Cultura

Quei «magnifici quattro» del rigoglio linguistico

Quei «magnifici quattro» del rigoglio linguistico

SCAFFALE «Scritture verticali. Pizzuto, D’Arrigo, Consolo, Bufalino» di Gualberto Alvino per Carocci

Pubblicato 4 mesi faEdizione del 5 giugno 2024

La letteratura italiana ha sempre goduto di un rapporto felice con la varietà delle articolazioni regionali della lingua, che hanno arricchito e diversificato le possibilità di significazione, oltre che gli scenari immaginari e reali. Di qua e di là di presunte od oggettive predominanze, ogni esperienza letteraria italiana ha dovuto mediare tra lingua nazionale ed usi non sovrapponibili a sé, anzi producendo una contaminazione che ha travalicato le mere esigenze comunicative o le norme scolastiche. Pressoché ogni regionalità ha dato un suo contributo all’estetica della lingua comune, e non certo nel senso di fomentare processi di estetizzazione, bensì di partecipare allo sforzo di radicare il sentire nel dire, scambiandosi passioni e modi di giudicare.

PUÒ LEGGERSI in questa chiave, per altro suggerita dalla prefazione a firma dello storico della lingua italiana Pietro Trifone, un libro dedicato a quattro grandi autori siciliani: l’ha scritto Gualberto Alvino, Scritture verticali. Pizzuto, D’Arrigo, Consolo, Bufalino (Carocci, pp. 192, euro 21), azzeccando anche un titolo che rimanda sia a faticose ascese (o a vertiginosi sprofondamenti) sia a quel tipo calligrafico che sta alla base dei caratteri moderni della scrittura e della stampa. Coltivarono, i magnifici quattro, un’esuberanza di linguaggio rarissima, e irta d’invenzioni, con spettacolare disinibizione a usare metamorfosi lessicali e sintattiche entro un vocabolario allargato e mobile come pochi hanno osato.

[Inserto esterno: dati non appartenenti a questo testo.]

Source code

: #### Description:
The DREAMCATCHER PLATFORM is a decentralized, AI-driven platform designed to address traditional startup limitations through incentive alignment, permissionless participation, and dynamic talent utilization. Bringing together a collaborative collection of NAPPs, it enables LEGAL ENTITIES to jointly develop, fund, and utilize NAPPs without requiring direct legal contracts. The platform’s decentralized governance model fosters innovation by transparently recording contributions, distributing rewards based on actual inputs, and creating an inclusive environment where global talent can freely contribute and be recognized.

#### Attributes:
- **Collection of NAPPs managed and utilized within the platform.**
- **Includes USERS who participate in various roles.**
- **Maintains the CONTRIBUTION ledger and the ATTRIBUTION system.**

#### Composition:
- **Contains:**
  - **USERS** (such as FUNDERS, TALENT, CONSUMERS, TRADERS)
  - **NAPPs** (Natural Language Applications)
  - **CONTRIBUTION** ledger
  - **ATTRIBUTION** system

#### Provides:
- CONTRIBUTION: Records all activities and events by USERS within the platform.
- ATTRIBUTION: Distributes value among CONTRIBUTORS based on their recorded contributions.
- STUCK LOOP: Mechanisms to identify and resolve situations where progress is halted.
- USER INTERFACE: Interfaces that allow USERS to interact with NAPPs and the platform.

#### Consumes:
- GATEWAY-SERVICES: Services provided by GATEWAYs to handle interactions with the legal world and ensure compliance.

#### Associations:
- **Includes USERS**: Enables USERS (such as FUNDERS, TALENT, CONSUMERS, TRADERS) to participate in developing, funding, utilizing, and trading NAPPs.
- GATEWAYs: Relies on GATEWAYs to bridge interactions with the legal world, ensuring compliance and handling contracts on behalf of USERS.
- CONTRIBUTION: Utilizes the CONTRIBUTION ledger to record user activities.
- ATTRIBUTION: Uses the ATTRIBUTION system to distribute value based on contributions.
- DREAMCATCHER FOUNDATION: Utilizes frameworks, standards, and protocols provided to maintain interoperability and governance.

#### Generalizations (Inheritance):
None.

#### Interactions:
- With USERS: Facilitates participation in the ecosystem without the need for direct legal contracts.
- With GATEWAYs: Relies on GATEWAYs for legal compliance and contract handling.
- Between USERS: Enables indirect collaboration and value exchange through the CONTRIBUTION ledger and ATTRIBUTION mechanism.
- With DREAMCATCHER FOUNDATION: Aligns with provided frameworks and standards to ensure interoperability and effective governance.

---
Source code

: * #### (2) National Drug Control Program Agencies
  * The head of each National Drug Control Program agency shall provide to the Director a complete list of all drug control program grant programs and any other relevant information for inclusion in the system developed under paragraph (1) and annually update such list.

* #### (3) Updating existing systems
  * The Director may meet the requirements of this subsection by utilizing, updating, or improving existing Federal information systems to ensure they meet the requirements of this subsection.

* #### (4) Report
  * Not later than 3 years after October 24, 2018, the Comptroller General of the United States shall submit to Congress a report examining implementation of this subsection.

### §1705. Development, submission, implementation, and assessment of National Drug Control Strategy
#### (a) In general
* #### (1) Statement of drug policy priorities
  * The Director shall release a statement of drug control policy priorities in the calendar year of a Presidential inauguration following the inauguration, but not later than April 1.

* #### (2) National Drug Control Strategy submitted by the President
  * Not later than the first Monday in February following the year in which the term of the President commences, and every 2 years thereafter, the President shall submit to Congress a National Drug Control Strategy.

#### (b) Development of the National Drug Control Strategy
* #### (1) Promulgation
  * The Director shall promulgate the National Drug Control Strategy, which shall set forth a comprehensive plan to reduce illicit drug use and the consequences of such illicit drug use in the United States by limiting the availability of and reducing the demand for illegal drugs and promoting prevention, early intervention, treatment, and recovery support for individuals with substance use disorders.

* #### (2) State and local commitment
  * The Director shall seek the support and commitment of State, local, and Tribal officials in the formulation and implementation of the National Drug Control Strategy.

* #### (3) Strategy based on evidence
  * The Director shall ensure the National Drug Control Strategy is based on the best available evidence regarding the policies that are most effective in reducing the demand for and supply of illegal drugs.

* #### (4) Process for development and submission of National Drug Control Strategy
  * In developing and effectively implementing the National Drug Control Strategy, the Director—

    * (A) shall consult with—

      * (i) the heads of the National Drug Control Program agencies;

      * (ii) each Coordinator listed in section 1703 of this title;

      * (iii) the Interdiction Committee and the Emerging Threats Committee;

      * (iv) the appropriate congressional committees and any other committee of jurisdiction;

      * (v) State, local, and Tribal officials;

LE INDAGINI di lingua e di stile qui presentate sono proprio dedicate a scoprire la logica e gli effetti di questi stranianti e un po’ funambolici esercizi di scrittura, che pur diversissimi tra loro e mossi da differenti ragioni, purtuttavia condividono e testimoniano una sorta di resistenza alle tentazioni e alle dittature dell’uniformazione, della banalità e della mediocrità della lingua; e per ciascuno di quelli, Alvino regala un ricco lemmario, utile sia per chi non fosse del tutto privo di attrezzature sofisticate sia per chi si approcciasse solo occasionalmente a qualcuno dei romanzi o delle «pagelle» di Antonio Pizzuto, tipo Si riparano bambole o Giunte e virgole; o al misterioso Horcynus Orca di Stefano D’Arrigo (cui si associa un capitolo sul carteggio con l’amico Cesare Zipelli); o a qualcuno degli esuberanti racconti di Vincenzo Consolo, da Il sorriso dell’ignoto marinaio a Lo spasimo di Palermo; oppure, infine, di Gesualdo Bufalino, a romanzi quali Diceria dell’untore o Argo il cieco e, perché no, a uno dei suoi iper-ironici saggi.

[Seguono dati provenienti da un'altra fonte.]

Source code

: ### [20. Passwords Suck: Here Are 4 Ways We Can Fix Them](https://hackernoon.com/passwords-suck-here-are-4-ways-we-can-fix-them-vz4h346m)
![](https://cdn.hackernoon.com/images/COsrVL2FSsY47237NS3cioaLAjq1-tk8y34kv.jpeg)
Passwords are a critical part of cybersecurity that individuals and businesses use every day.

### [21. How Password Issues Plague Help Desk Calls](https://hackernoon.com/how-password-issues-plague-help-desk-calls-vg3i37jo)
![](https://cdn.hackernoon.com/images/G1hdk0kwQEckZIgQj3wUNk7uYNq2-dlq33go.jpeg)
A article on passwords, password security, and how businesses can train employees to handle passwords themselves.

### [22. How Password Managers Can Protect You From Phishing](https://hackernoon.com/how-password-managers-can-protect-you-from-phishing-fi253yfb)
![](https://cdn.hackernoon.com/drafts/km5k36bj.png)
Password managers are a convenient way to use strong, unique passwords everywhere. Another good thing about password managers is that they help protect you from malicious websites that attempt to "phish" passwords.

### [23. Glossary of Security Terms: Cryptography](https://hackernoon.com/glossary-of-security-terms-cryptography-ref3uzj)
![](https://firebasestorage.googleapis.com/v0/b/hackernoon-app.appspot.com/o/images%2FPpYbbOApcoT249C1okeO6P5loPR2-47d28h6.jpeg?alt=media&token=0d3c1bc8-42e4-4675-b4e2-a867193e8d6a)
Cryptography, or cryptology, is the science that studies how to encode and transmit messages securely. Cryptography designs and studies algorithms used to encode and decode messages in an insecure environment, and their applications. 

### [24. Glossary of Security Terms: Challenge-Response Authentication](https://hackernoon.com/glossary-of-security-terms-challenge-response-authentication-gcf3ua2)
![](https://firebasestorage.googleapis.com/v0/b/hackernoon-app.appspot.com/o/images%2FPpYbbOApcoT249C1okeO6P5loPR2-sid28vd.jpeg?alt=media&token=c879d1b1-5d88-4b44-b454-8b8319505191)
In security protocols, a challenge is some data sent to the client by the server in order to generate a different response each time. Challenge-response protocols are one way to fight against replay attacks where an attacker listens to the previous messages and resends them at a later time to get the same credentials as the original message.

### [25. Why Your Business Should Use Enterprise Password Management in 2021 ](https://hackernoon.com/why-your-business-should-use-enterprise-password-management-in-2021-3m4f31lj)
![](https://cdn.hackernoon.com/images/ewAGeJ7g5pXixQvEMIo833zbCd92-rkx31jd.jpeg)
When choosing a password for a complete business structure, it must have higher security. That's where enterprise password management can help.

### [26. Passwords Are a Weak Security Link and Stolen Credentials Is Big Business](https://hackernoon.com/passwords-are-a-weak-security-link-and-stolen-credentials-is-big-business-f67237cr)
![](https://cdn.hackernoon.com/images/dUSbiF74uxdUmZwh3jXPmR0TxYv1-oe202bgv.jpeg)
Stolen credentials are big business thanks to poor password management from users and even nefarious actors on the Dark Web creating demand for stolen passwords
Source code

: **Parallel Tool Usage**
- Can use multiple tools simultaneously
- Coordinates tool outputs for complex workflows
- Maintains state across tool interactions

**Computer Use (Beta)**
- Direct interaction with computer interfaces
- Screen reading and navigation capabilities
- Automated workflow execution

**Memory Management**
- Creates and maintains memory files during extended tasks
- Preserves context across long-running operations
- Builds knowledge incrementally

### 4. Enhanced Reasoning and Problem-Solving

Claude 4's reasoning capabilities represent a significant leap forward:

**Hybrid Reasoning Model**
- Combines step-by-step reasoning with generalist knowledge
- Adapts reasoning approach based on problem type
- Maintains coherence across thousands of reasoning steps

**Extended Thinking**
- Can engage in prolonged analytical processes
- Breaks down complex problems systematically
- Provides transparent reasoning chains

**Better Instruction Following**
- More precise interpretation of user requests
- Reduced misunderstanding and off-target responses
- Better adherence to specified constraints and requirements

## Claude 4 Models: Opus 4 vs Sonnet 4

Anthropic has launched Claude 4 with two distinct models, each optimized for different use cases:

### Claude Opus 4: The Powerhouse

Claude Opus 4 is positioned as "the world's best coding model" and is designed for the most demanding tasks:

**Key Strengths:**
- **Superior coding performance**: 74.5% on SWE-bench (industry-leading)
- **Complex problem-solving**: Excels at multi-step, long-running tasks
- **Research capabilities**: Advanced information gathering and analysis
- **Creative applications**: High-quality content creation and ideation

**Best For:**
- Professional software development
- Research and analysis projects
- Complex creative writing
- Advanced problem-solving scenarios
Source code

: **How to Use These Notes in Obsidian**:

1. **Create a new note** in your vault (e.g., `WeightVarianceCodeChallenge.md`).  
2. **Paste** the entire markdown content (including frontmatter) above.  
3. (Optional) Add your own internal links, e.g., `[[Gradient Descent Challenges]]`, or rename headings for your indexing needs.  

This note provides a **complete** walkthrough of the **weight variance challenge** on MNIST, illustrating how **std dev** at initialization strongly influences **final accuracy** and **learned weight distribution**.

LE DISTANZE IDEOLOGICHE ed estetiche che separano questi autori danno conforto all’utilità di un’analisi così meticolosa, fatta da un occhio attentissimo (ed anche assai esperto delle carte di quegli scrittori, di cui ha curato inediti e, possiamo dirlo, scoperto segreti), che privilegia le innovazioni e le invenzioni di parole nuove, anzi le onomaturgie, come più correttamente si indicano nel libro i frequenti guizzi creativi di quelli. Pare di assistere, in queste analisi, a un inaspettato braccio di ferro tra volontà di deformazione (dalla riduzione a idioletto o a cifra, al prelievo diretto o all’associazione piratesca, fino al calco fonico e allo scherzo, al dar di voce e di rima, al citar parodistico) e l’osservanza della grammatica profonda della lingua (l’insieme di regole di formazione delle parole che ci permette di riconoscerle nelle funzionalità tipiche). Quasi operazioni di stravolgimento entro un quadro di norme.

DIETRO questo far lingua, sempre apparso come un ostentato eccesso e alla fine un vano gioco insensato, sembra annidarsi invece una poetica della lettura oggi più che mai necessaria: quella del distacco infinito tra il sé e il mondo, dove il linguaggio, in quanto spazio comune, diventa il luogo in cui nascondere, diremmo anzi insaccocciare la differenza, la distinzione, il distinguo, a patto di abbracciare un’ironia assoluta, forse ossessiva, che può essere tragica e comica, sorniona e aggressiva. Opzioni non univoche, ci mostra e racconta Alvino, che dipendono dalle voracità psicologiche degli autori e dagli umori delle situazioni.